TEXT SHOWN

Begin

The letter, which was part of Taco Bells’ “Why Pay More” value menu campaign advertising the company's 79, 89, and 99 cent food items, read “We know that you adopted the name 50 Cent years ago as a metaphor for change. We at Taco Bell are also huge advocates for change... We encourage you to 'Think Outside the Bun' and hope you accept our offer.” Taco Bell also agreed to feed for free all of the guests at the Taco Bell location where 50 Cent decided to place his order.

50 Cent felt that the letter used, without his authorization, his name, persona and trademark (the the registered mark 50 CENT) for commercial purposes and led consumers to mistakenly believe that he was endorsing Taco Bell. 50 Cent also felt that the campaign had made his fans think that he had “sold out” by endorsing Taco Bell, thus harming his rap image.

In Taco Bell’s Answer, 50 Cent is described as only lawyers would describe:

Plaintiff Jackson is a self-described former drug dealer and hustler. He is now a rap music performer who uses the term “50 Cent” to identify himself. His work falls in the subgenre of hip hop music known as “gangsta rap”, a style associated with urban street gangs and characterized by violent, tough-talking braggadocio.

Jackson has used his colorful past to cultivate a public image of belligerence and arrogance and has a well-publicized track record of making threats, starting feuds and filing lawsuits. At the same time, Jackson holds himself out as a giver to charity and one who wants to give back to his community.

This lawsuit is another of Jackson's attempts to burnish his gangsta rapper persona by distorting beyond all recognition a bona fide, good faith offer that Taco Bell made to Jackson.

Taco Bell describes its “challenge” of asking 50 Cent to change is name as a “soft ridicule and good-natured lampoon of the rapper's moniker, 50 Cent, and his public image as a tough gangsta rapper.” Taco Bell argues that the offer was a good natured parody of the rapper's name and provided 50 Cent with “an opportunity to give back to his community and a public forum to showcase a softer, playful side for his fans.”

Taco Bell claims it did not disseminate the letter in advertising or otherwise use Jackson's name in an advertising campaign, but rather sent the letter directly to 50 Cent’s agent. Of course, the letter was provided to the press, but only “because of the legitimate public interest in a charitable offer to a celebrity of Jackson's stature.” [Comment: Isn’t it up to 50 Cent to decide whether he would want to accept such an offer and have the public know about it – was Taco Bell trying to guilt 50 Cent into accepting the offer by publicizing it?] 50 Cent’s complaint described the letter as reading like “a poorly written voice-over for one of Taco Bell's television commercials.”

End

DIRECTIVE A
In the passage on the 50 Cent and Taco Bell dispute, to whom does Taco Bell say it sent the letter?
DIRECTIVE B
Pick up the account of the 50 Cent and Taco Bell dispute after its final sentence and carry it forward.

DATA LINES
Begin

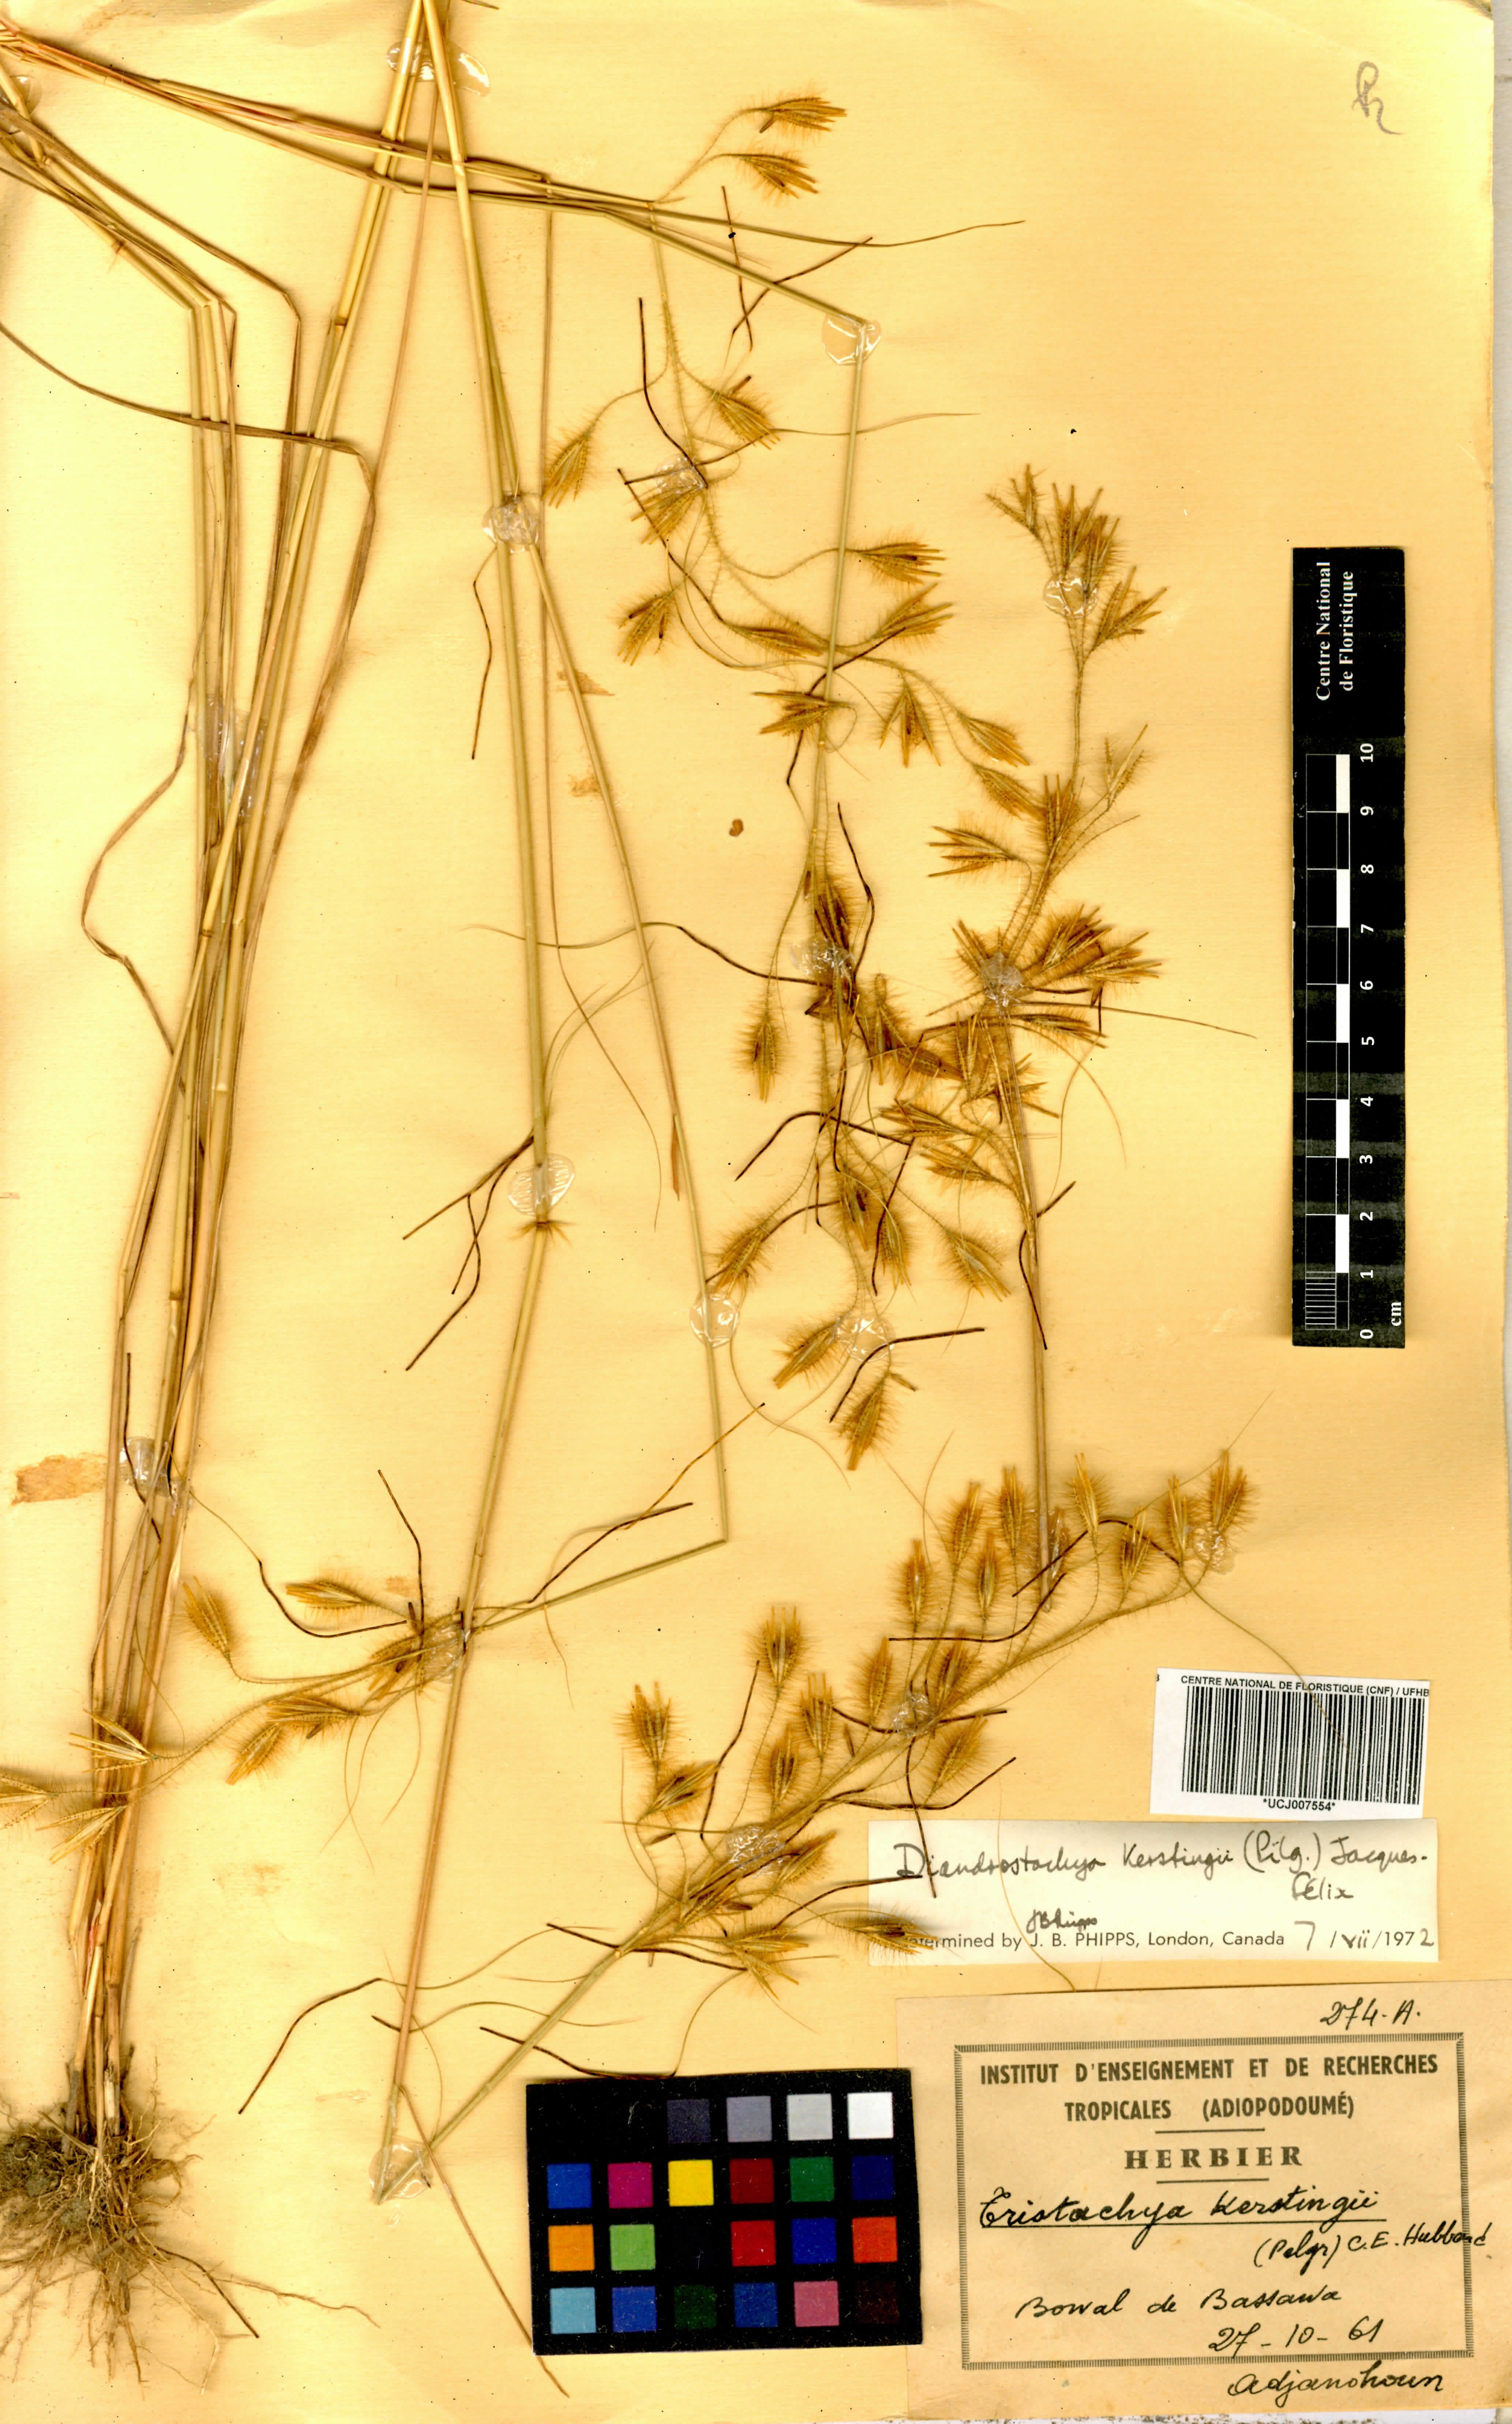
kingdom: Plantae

End

TASK OUTPUT A
Taco Bell says it sent the letter directly to 50 Cent's agent.

TASK OUTPUT B
Taco Bell maintains that “The public had a right to know about the offer and whether Jackson would accept it, and Taco Bell had a Constitutionally protected right to make it.” [Comment: Taco Bell certainly had the right to make the offer, but the public had a right to know about the offer?]

Taco Bell concludes that 50 Cent could have simply answered Yes or No to the offer – and that “If Jackson simply had rejected the offer, that would have been the end of the matter.” [Comment: Of course, Taco Bell had already reaped the benefit of using 50 Cent’s name in connection with the "offer".]

Rather than 50 Cent just accepting or rejecting the offer, as Taco Bell puts it,

[I]nstead of responding to Taco Bell's sincere offer in the friendly and humorous spirit in which it was issued, Jackson launched an aggressive, offensive attack on Taco Bell in the press. In a heavily publicized sound bite, Jackson threatened legal action against Taco Bell stating, “When my legal team is finished with them, Taco Bell is going to have a new corporate slogan: 'We messed with the bull and got the horns.'“ Jackson then brought this lawsuit.”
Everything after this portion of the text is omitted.